Our favorite antioxidant-rich algae or kelp is also a friend in the fight against climate change. Emerging research shows that seaweed is a quadruple threat when it comes to solving the carbon problem that has been causing the warming of our planet.
Here’s how:

  • It’s a carbon capture superhero. Giant kelp’s unique structure and tendency to float far into the ocean and sink to depths of thousands of feet allows it to capture and sequester carbon. In fact, 173 million tons of carbon are removed from the atmosphere each year through this natural process. In 2018 we put 32 billion tons of carbon into the atmosphere. One idea is to farm kelp on a massive scale. If it was done on a big enough scale, it could draw down many billions of tons of carbon dioxide a year. And proponents say it could sustainably produce large amounts of seafood to help feed a growing population. Seaweed farming is much more low maintenance than land agriculture. While we’d have to find space to grow the kelp, it’s not as much of an issue as it is to find land to grow trees. It also grows up to 2 feet a day, making it one of the fastest-growing organisms in the world.
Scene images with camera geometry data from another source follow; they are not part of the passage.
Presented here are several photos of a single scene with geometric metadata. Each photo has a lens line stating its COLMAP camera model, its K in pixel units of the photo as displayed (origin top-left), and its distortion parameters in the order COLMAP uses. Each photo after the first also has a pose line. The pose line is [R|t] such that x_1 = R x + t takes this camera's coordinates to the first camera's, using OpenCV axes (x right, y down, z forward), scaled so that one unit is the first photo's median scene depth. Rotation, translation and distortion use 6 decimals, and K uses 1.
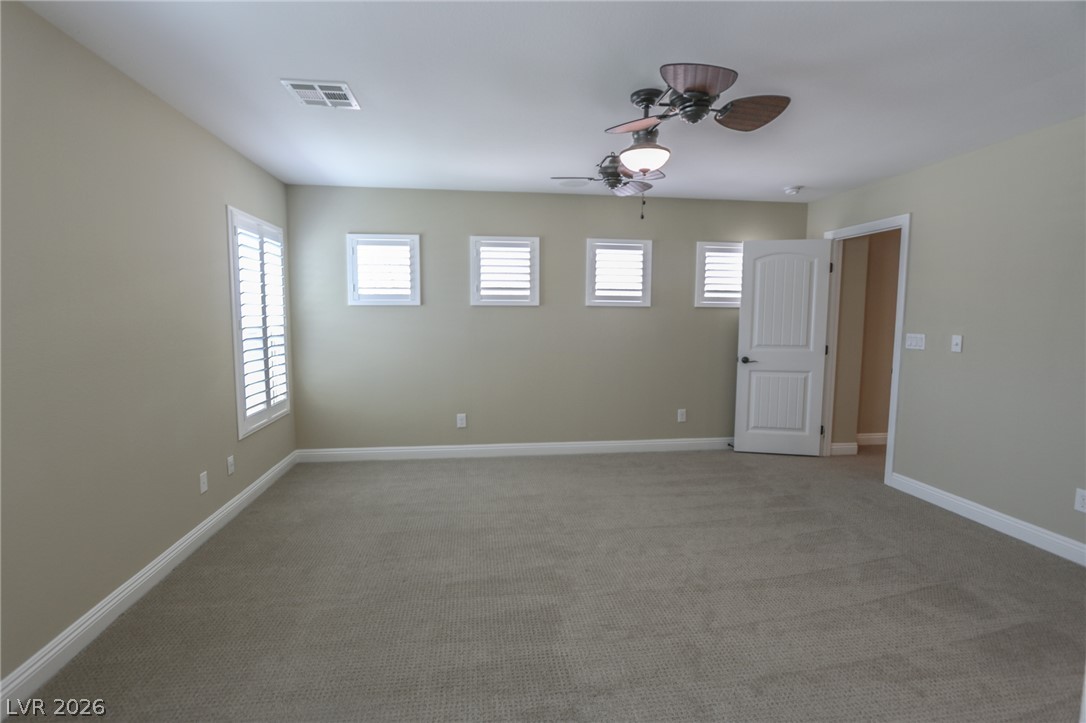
lens RADIAL K [[499.1, 0, 535.2], [0, 499.1, 360.4], [0, 0, 1]] dist [-0.011103, -0.000337]
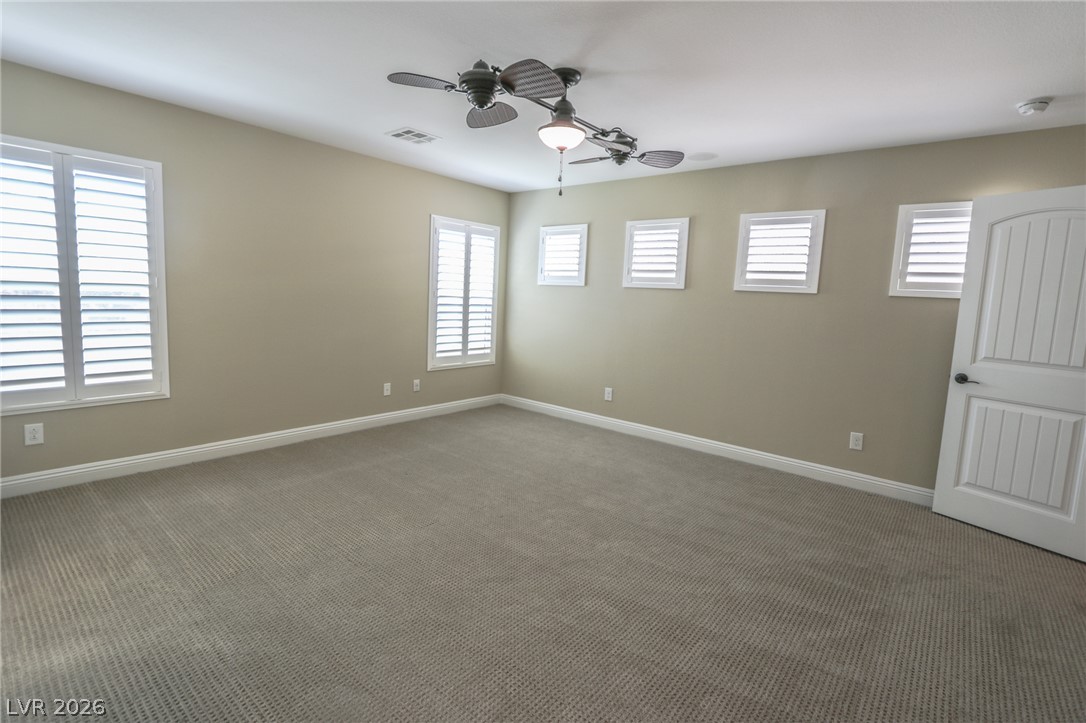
lens RADIAL K [[501.8, 0, 547.0], [0, 501.8, 346.7], [0, 0, 1]] dist [-0.000088, -0.000328]
pose [[0.691417, 0.104547, -0.714851, 0.534598], [-0.108649, 0.993268, 0.040178, -0.009887], [0.714239, 0.049888, 0.698121, 0.150034]]
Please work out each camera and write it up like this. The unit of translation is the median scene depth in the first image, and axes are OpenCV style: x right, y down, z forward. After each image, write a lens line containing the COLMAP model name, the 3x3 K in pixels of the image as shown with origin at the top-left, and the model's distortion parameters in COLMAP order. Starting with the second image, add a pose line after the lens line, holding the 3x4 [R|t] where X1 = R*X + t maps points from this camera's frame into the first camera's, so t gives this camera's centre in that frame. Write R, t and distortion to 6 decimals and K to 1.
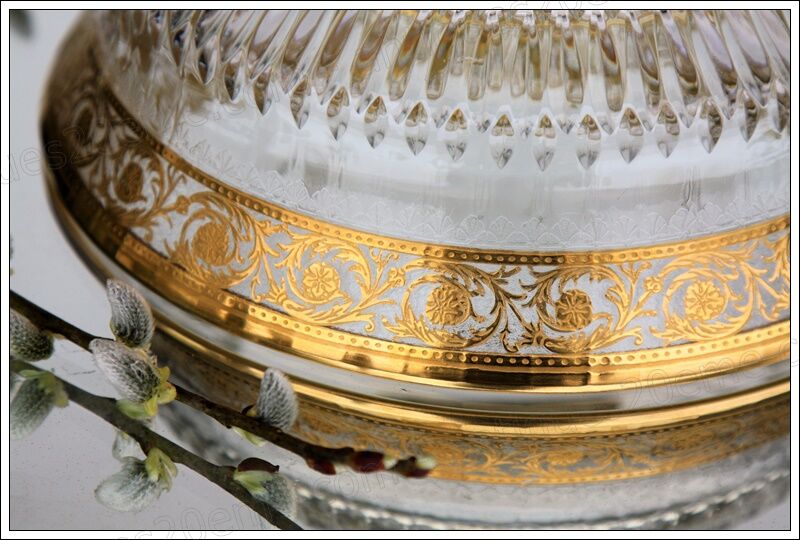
lens RADIAL K [[3871.0, 0, 398.4], [0, 3871.0, 268.6], [0, 0, 1]] dist [0.316574, 0.000000]
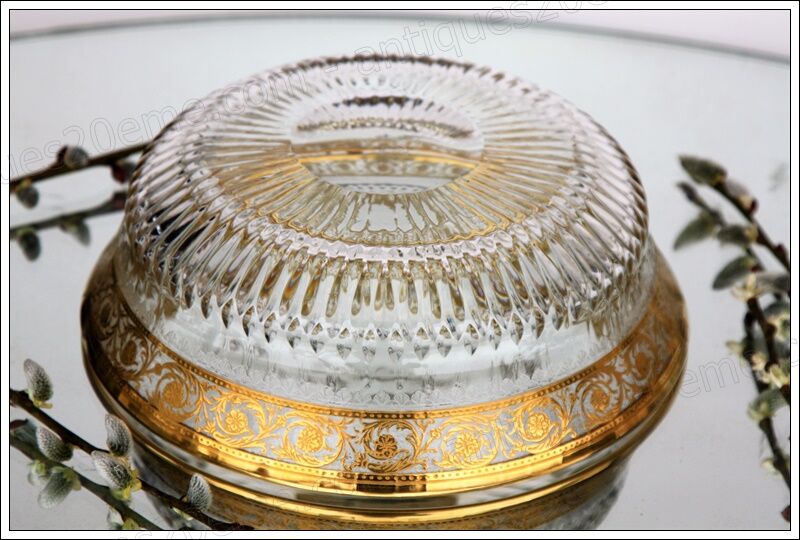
lens RADIAL K [[3871.0, 0, 401.3], [0, 3871.0, 270.9], [0, 0, 1]] dist [0.316574, 0.000000]
pose [[0.997767, 0.046819, -0.047623, 0.123782], [-0.047748, 0.998687, -0.018549, -0.032909], [0.046692, 0.020781, 0.998693, -0.631544]]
  • Fighting those famous cow burps. Livestock farming is one of the biggest contributors to greenhouse gasses because cows burp out methane which is a more powerful greenhouse gas than CO2. Adding seaweed to livestock feed reduces methane in cow burps by up to 70%. Hundreds of millions of cows are farmed around the world. Feeding seaweed to livestock isn’t a new idea. Seaweeds have been used as livestock feed for thousands of years.
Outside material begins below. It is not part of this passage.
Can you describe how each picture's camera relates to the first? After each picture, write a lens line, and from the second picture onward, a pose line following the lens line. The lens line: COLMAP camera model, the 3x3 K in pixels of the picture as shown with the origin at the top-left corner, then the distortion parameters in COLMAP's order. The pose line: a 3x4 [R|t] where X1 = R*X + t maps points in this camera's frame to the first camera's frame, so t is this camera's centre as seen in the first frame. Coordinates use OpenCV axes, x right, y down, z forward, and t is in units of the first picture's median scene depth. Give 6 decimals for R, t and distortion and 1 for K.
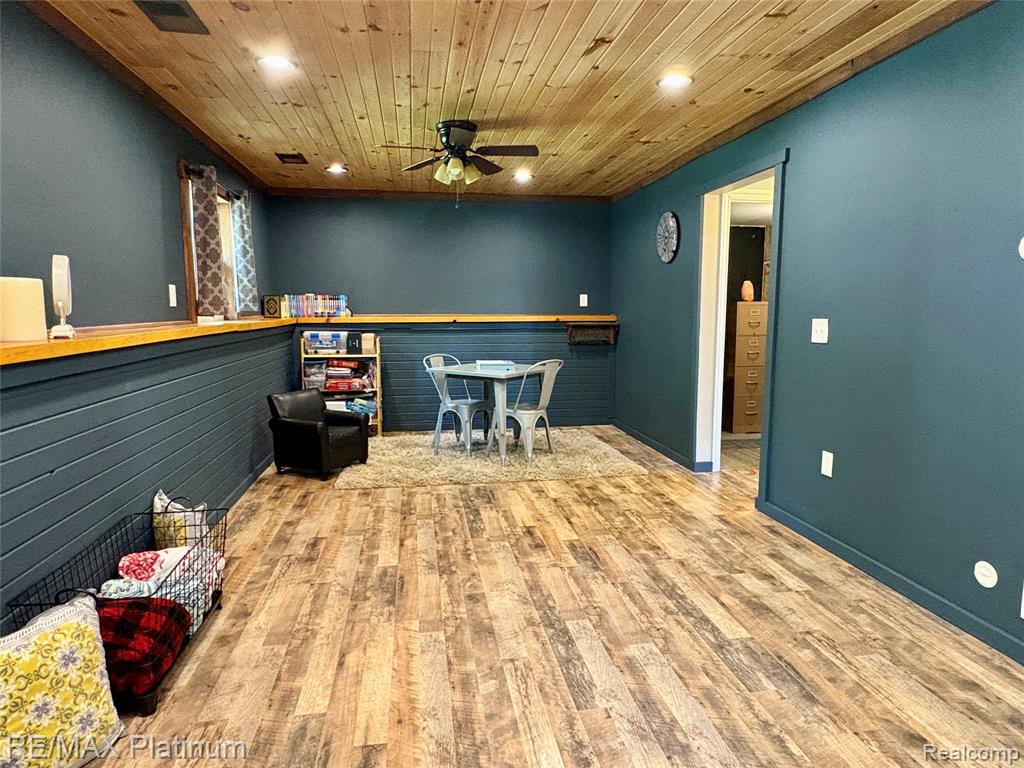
lens RADIAL K [[621.7, 0, 512.0], [0, 621.7, 384.0], [0, 0, 1]] dist [-0.001368, 0.002432]
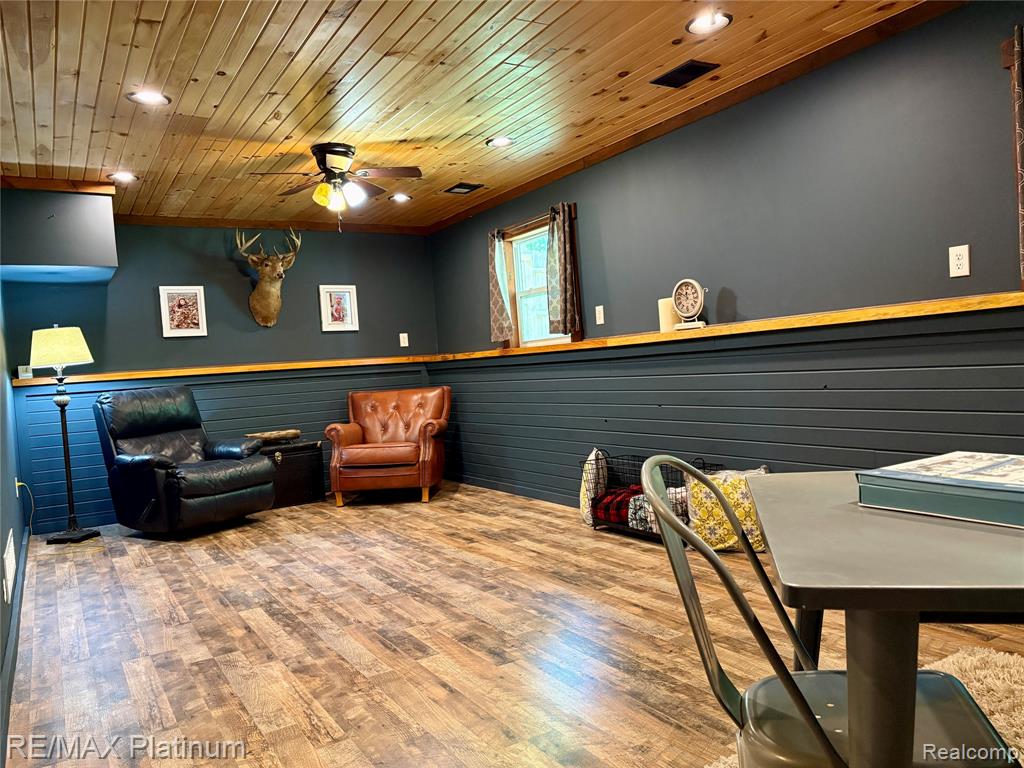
lens RADIAL K [[777.9, 0, 512.0], [0, 777.9, 384.0], [0, 0, 1]] dist [0.006922, 0.002232]
pose [[-0.926160, 0.073936, -0.369812, 0.305134], [0.022851, 0.989794, 0.140660, -0.154386], [0.376437, 0.121823, -0.918398, 1.809681]]
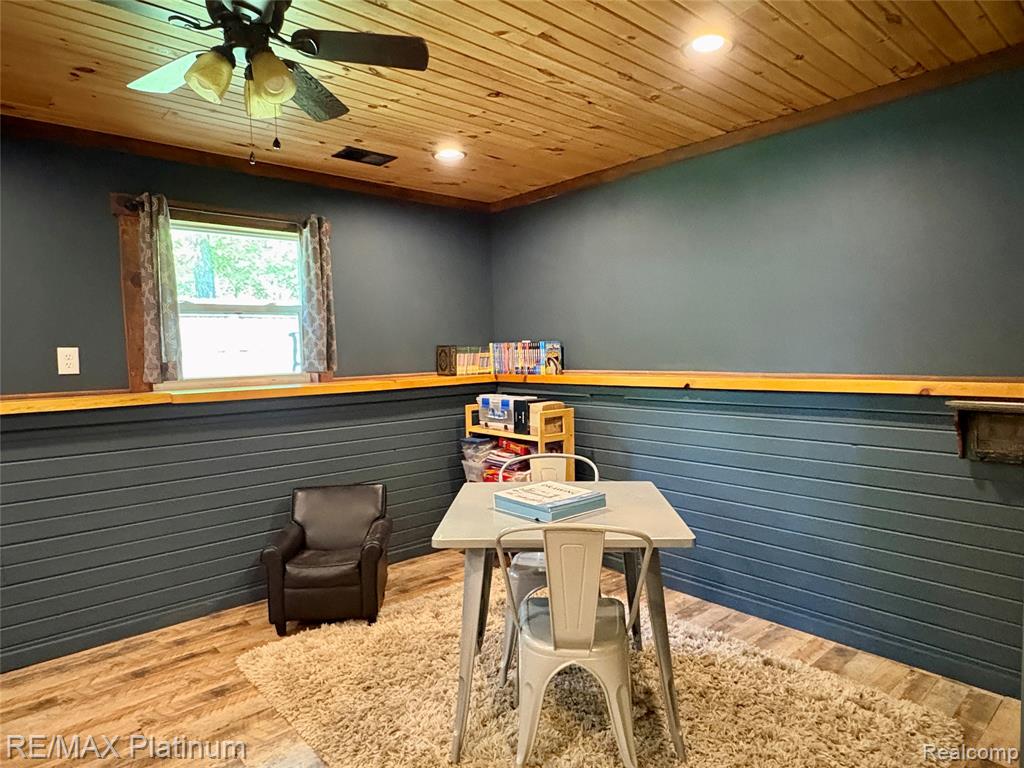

  • Give your garden a natural boost. Organic gardeners know that seaweed is a nutrient-rich replacement for petrochemical fertilizers. In Europe, farmers gathered seaweed washed ashore from beaches to improve nutrient-poor soils until the advent of chemical fertilizers and the increased size of agricultural land.
  • Restoring balance to the ocean. Researchers are finding that kelp can effectively absorb CO2 and reduce acidity in the ocean through photosynthesis. CO2 in the atmosphere dissolves directly into seawater, lowering the pH and making it acidic. Scientists say growing kelp in local waters could help mitigate the damaging impacts of acidification on marine life.